Les biopics présentent en général des histoires bien huilées aux dépens des ambiguïtés des personnages. Mais pas toujours, comme «I’m not there» de 2007, dans lequel cinq actrices et acteurs incarnent Bob Dylan. «On n’a pas cherché la véracité, mais à saisir une manière d’être et des ambiances», note Margrit Tröhler. Le récit d’une vie entière ne peut revêtir pratiquement que la forme d’une mosaïque.
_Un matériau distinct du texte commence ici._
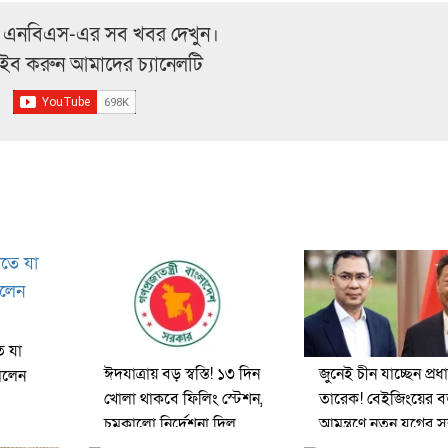
 এনবিএস-এর সব খবর দেখুন।
্রাইব করুন আমাদের চ্যানেলটি
তে যা
ঈদযাত্রায় বড় স্বস্তি! ১৩ দিন
জুনেই চীন যাচ্ছেন প্রধানম
ালেন
খোলা থাকবে ফিলিং স্টেশন,
তারেক! বেইজিংয়ের 
চমকালো নির্দেশনা দিল
আমন্ত্রণে নতুন যুগের সম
«Les images personnelles et les clichés imprègnent toutes les cultures.»Margrit Tröhler

La spécialiste ne s’étonne pas non plus qu’Adrian Linder ait constaté des stéréotypes colonialistes durant le développement du scénario, du type «le héros occidental et le noble sauvage». C’est un classique lorsque indigènes et Blancs se retrouvent dans un film, biopic ou non. Alors qu’il voulait se racheter pour la vision unilatérale présentée dans les films d’Indiens du passé, «Danse avec les loups» de Kevin Costner n’a guère fait mieux, poursuit Margrit Tröhler: le héros occidental devient finalement plus indien que les Indiens eux-mêmes, alors que le schéma du bon et du méchant est simplement inversé: à l’exception du héros, tous les Blancs sont mauvais. Un manichéisme qui, pour Adrian Linder, se retrouve dans le biopic sur Bruno Manser: «Dans les versions du scénario que j’ai pu lire, tous les méchants parlaient anglais.»
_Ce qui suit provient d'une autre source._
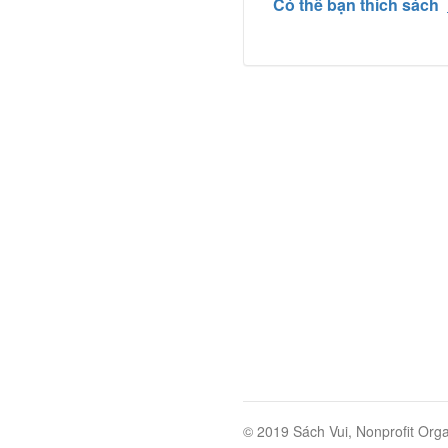
Có thể bạn thích sách
© 2019 Sách Vui, Nonprofit Orga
«Briser les stéréotypes sur les indigènes dans un biopic ou une fiction exige de s’attacher à cet objectif dès le début, avance Margrit Tröhler. Cela demande une réflexion poussée devant commencer bien avant le premier tour de manivelle. Les images personnelles, les clichés culturels et les modes narratifs circulent et imprègnent toutes les cultures. On ne crée pas de nouvelles images à partir de rien.» L’opinion définitive sur la biographie filmée de Bruno Manser devra attendre sa sortie en salles.